Das Objekt bricht erst spät in die Welt der Surrealisten ein. Der große Bastler Pablo Picasso, der sich zuvor schon malend dem Thema gestellt hat, gibt der Bewegung zugleich taktile Sinnlichkeit wie konvulsivische Schönheit. Werner Spies betont hier durch eine geschickte Ausstellungsarchitektur, die visuelle Bezüge zulässt, die wechselseitige Befruchtung zwischen dem Einzelgänger Picasso und der kollektiv organisierten surrealistischen Freundschaftsmaschinerie: „Die Surrealisten faszinierte an ihm das Magische seiner Kunst, nicht das Formalistische. Sie nahmen zum Beispiel die ‚Demoiselles d’Avignon‘ und ihre Bezüge zur afrikanischen Kunst als außereuropäischen, geradezu kannibalischen Schock wahr. In Picassos Bildern wiederum finden Formen und Prinzipien Eingang, die nur mit den Kategorien des Surrealismus zu fassen sind: Verzerrungen, Geschwindigkeit, Hysterie.“

André Bretons Atelierwand „Arche Noah“, die zum ersten und wohl auch zum letzten Mal das Centre Pompidou verlassen durfte, beschließt die Ausstellung.
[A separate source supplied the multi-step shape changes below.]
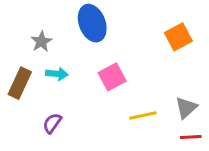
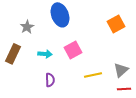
cyan arrow: (57, 74) -> (45, 54), moved
purple semicircle: (52, 123) -> (50, 80), moved, turned 144

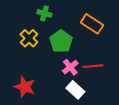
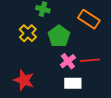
white rectangle: (75, 90) -> (73, 83), turned -42

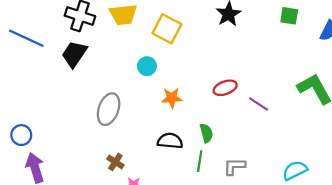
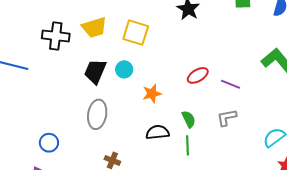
black trapezoid: (74, 54) -> (95, 71), moved
blue circle: (21, 135) -> (49, 143), moved
gray L-shape: (234, 166) -> (227, 118), moved

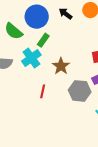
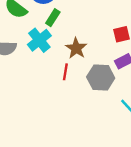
red line: (43, 91) -> (65, 72), moved

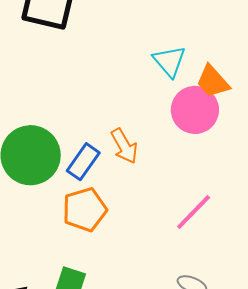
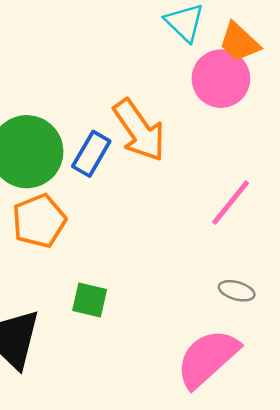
orange arrow: (124, 146) -> (139, 130), size x1.5
orange pentagon: (85, 210) -> (39, 221), moved

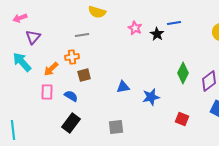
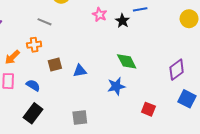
gray line: (82, 35) -> (44, 22), turned 32
green diamond: (183, 73) -> (127, 61), moved, turned -55
brown square: (84, 75) -> (55, 64), moved
blue triangle: (123, 87) -> (80, 71), moved

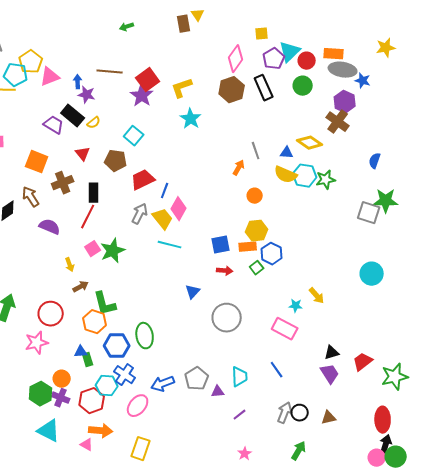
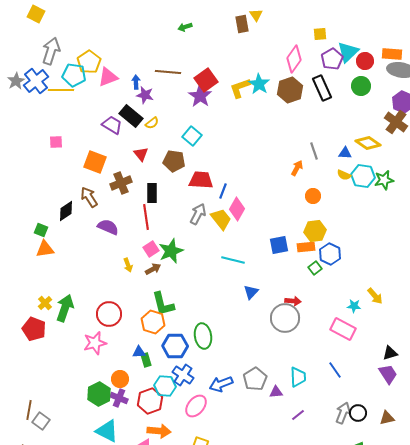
cyan star: (191, 119) -> (259, 84), moved
yellow semicircle: (286, 175) -> (344, 175), size x0.6
red trapezoid: (143, 180) -> (201, 180), turned 30
red line: (88, 217) -> (146, 217), turned -35
cyan line: (170, 245) -> (233, 260), moved
red arrow: (225, 271) -> (293, 301), moved
brown arrow: (81, 287) -> (153, 269), moved

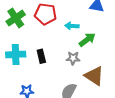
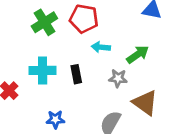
cyan arrow: (72, 26) -> (101, 47), moved

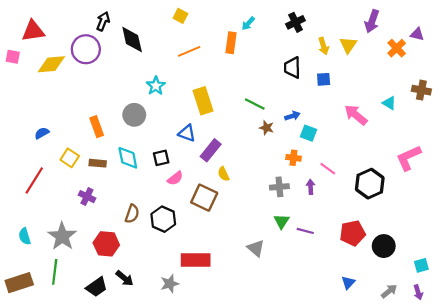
Das wie in einem Setzkasten angeordnete Sammelsurium ethnografischer Objekte der Hopi- und Navajo-Indianer, von afrikanischem Kriegsgerät und Schmuck der Eskimos wirkt vor dem Hintergrund der laufenden „documenta“ wie ein früher Abschied vom Eurozentrismus. Vor allem aber dokumentiert die riesige Wandvitrine aus Bretons Atelier in der Rue Fontaine die profunde Breite und Tiefe der Bezüge, aus denen die Mitglieder der surrealistischen Bewegung schöpften, und sie deutet zugleich ihr Ende an.

Der Zweite Weltkrieg bedeutet das eigentliche Ende des Surrealismus. Was nach dem Krieg entsteht – Dalís Massenproduktion, Mirós unverbindliches Spätwerk, Magrittes Serienbilder – ist bestenfalls noch dessen schwacher Widerschein. Verschiedene Künstler reagieren noch auf den neuerlichen Weltenbrand. Max Ernst malt mit dem „fragmentierten Planten“ sein fragmentiertes Weltbild, Victor Brauner massakriert Hitlers Kopf mit Speer, Schwert, Hammer und Messer.
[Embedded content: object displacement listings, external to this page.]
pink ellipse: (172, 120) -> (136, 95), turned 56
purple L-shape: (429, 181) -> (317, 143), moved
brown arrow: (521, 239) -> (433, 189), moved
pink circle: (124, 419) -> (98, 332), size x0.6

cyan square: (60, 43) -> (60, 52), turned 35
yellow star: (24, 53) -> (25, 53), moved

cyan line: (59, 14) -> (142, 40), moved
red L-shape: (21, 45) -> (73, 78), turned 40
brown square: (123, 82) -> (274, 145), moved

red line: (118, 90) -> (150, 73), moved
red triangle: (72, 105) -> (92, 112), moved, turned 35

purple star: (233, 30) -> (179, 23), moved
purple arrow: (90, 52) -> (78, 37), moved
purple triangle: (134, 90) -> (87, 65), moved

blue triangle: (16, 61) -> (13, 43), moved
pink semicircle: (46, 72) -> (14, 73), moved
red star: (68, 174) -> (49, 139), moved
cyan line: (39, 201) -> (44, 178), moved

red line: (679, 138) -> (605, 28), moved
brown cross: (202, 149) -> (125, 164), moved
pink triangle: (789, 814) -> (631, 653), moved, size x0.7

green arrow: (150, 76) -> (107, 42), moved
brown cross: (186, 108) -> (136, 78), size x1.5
1939 wird André Breton zum Kriegsdienst eingezogen, werden Max Ernst und Hans Bellmer interniert, emigrieren Matta und Yves Tanguy in die USA. In einem Raum an der Madison Avenue in New York installieren André Breton und Marcel Duchamp im Oktober 1942 die Ausstellung „First Papers of Surrealism“: Auf Stellwänden hängen die Gemälde und Zeichnungen, dazwischen durchzieht ein Gewirr von hellen Fäden den Ausstellungsraum. Auf dem Foto, das zum Abschluss der Düsseldorfer Ausstellung diese Installation dokumentiert, wirken sie wie ein riesiges Spinngewebe: Der Surrealimus ist eingemottet, die Bewegung hat ihr Ende gefunden.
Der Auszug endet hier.